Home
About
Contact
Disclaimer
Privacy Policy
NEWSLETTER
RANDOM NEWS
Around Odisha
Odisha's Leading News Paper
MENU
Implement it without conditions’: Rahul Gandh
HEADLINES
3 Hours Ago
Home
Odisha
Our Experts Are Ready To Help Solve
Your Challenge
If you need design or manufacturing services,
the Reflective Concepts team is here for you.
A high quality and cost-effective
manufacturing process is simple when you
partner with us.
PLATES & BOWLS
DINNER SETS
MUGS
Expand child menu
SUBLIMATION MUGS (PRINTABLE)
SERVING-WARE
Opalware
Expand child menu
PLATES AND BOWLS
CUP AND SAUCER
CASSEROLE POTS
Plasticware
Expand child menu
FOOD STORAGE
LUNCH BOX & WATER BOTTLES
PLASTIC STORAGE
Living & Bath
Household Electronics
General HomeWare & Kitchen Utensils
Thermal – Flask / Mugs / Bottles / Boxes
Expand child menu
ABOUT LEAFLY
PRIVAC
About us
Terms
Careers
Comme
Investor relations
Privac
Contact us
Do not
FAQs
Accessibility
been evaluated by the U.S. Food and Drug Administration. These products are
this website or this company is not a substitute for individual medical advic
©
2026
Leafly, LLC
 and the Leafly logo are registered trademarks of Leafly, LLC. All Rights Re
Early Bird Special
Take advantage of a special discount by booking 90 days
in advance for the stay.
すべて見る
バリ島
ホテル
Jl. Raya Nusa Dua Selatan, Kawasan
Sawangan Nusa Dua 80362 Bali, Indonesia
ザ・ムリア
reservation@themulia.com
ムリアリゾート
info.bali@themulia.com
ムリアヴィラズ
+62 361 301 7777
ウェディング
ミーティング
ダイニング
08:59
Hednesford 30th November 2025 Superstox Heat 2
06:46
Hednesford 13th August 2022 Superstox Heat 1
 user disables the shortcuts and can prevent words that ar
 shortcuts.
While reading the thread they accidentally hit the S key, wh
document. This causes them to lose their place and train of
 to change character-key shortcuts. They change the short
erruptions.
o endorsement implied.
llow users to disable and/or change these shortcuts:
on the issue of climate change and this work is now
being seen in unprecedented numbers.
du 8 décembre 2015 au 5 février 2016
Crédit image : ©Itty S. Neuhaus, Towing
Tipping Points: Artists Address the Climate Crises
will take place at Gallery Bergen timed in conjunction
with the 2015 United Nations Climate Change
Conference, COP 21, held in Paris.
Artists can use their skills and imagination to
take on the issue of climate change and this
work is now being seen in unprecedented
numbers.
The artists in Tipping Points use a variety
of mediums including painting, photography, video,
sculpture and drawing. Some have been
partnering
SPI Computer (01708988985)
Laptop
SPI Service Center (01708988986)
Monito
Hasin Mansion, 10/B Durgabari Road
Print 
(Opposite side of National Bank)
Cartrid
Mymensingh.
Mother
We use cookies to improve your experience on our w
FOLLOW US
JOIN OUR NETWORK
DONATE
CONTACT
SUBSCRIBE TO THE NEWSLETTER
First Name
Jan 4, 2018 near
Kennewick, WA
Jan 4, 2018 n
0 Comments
* * *
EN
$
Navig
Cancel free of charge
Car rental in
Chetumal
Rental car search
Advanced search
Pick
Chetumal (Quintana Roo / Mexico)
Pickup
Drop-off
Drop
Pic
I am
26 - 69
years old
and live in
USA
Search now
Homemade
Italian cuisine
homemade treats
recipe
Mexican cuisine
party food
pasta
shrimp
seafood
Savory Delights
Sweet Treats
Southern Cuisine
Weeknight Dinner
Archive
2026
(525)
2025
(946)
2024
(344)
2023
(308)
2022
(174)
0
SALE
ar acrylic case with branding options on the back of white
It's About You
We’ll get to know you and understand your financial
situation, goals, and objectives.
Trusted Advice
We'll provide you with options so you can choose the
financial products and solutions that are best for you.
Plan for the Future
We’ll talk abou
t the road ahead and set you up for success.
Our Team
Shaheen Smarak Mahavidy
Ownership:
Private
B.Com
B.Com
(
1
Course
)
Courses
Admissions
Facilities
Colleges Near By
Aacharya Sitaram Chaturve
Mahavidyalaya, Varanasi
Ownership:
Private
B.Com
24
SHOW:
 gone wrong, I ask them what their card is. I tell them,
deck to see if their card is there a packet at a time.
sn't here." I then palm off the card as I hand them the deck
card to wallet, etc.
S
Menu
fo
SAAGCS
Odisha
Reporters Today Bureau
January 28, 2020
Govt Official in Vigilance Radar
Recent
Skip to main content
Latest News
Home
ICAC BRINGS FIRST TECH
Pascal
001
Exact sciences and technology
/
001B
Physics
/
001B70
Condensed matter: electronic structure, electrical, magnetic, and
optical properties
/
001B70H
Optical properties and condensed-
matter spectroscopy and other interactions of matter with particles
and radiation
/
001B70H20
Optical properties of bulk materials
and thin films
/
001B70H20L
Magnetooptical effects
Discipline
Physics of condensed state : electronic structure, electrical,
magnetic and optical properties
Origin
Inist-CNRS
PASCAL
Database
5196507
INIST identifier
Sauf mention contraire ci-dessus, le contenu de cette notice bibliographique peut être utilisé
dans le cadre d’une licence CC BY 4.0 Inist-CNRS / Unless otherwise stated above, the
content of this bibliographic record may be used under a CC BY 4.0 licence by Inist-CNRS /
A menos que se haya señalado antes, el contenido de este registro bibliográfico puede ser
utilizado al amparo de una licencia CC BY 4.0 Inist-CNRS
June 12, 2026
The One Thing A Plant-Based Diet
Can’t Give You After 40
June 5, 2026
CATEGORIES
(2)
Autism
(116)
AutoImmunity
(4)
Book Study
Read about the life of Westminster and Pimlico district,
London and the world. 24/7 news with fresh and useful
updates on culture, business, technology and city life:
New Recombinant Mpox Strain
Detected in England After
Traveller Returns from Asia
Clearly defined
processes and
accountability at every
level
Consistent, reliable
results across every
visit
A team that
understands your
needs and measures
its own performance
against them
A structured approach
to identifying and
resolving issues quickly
--
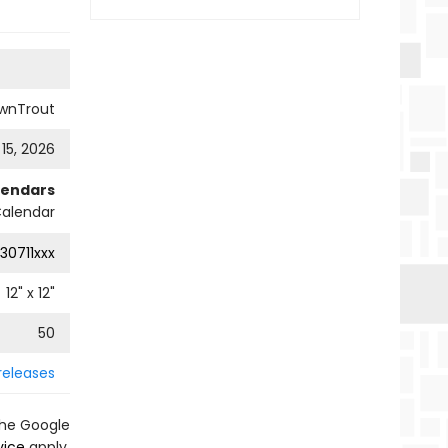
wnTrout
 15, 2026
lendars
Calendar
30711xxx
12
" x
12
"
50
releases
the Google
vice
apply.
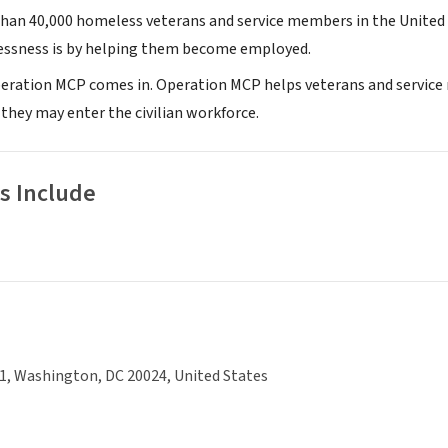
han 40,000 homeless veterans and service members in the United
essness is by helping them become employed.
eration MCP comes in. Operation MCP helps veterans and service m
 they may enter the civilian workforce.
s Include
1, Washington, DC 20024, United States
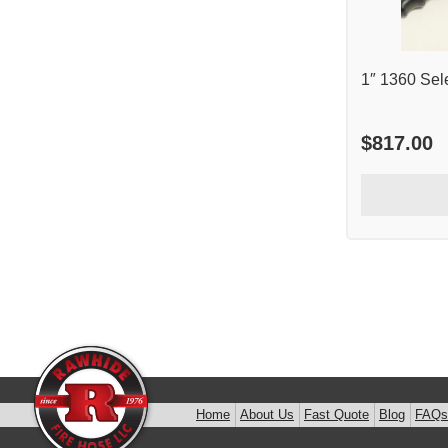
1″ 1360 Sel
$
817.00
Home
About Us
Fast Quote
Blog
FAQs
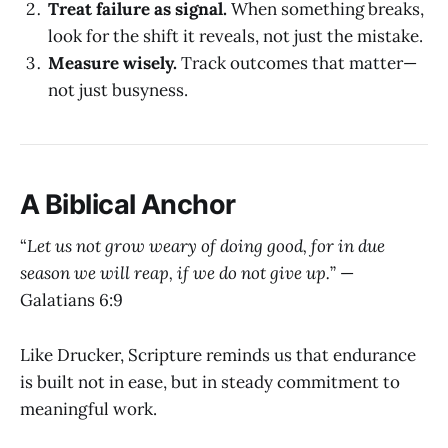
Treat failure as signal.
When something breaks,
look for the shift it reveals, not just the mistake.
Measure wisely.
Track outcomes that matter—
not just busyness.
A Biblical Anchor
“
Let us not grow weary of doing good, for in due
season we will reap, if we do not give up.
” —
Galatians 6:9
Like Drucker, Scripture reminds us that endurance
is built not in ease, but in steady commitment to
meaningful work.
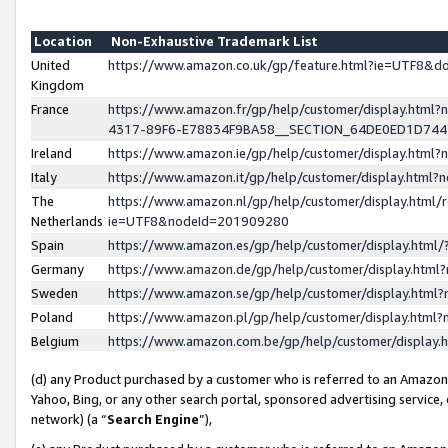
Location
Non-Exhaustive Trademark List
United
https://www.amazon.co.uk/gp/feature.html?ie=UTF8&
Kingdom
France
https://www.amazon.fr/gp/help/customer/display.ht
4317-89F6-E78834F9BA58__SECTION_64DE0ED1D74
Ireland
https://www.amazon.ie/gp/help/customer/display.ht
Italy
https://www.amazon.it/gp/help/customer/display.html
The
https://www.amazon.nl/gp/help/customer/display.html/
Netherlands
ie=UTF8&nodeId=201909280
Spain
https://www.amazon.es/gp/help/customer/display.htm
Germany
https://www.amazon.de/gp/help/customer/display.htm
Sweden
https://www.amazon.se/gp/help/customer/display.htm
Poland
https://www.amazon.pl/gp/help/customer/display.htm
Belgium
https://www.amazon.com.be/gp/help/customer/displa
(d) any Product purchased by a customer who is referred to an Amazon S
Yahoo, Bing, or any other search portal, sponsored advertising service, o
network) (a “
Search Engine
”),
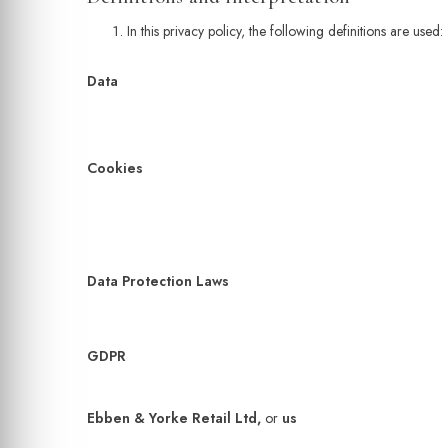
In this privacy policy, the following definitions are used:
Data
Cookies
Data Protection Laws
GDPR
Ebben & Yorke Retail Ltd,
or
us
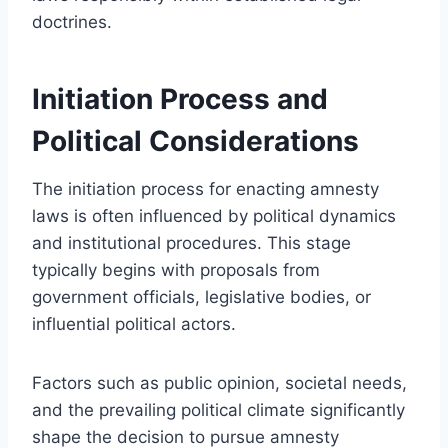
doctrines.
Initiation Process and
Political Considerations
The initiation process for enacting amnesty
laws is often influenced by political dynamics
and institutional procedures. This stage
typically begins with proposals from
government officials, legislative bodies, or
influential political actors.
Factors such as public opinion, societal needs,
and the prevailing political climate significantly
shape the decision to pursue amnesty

| JOB |
Transcribe the listing word for word. Begin at the line that contains "han 40,000 homeless" and stop after the line that contains "meaningful work.". Leave out the pictures.

| FINISHED TASK |
han 40,000 homeless veterans and service members in the United
essness is by helping them become employed.
eration MCP comes in. Operation MCP helps veterans and service m
 they may enter the civilian workforce.
s Include
1, Washington, DC 20024, United States
1″ 1360 Sel
$
817.00
Home
About Us
Fast Quote
Blog
FAQs
Treat failure as signal.
When something breaks,
look for the shift it reveals, not just the mistake.
Measure wisely.
Track outcomes that matter—
not just busyness.
A Biblical Anchor
“
Let us not grow weary of doing good, for in due
season we will reap, if we do not give up.
” —
Galatians 6:9
Like Drucker, Scripture reminds us that endurance
is built not in ease, but in steady commitment to
meaningful work.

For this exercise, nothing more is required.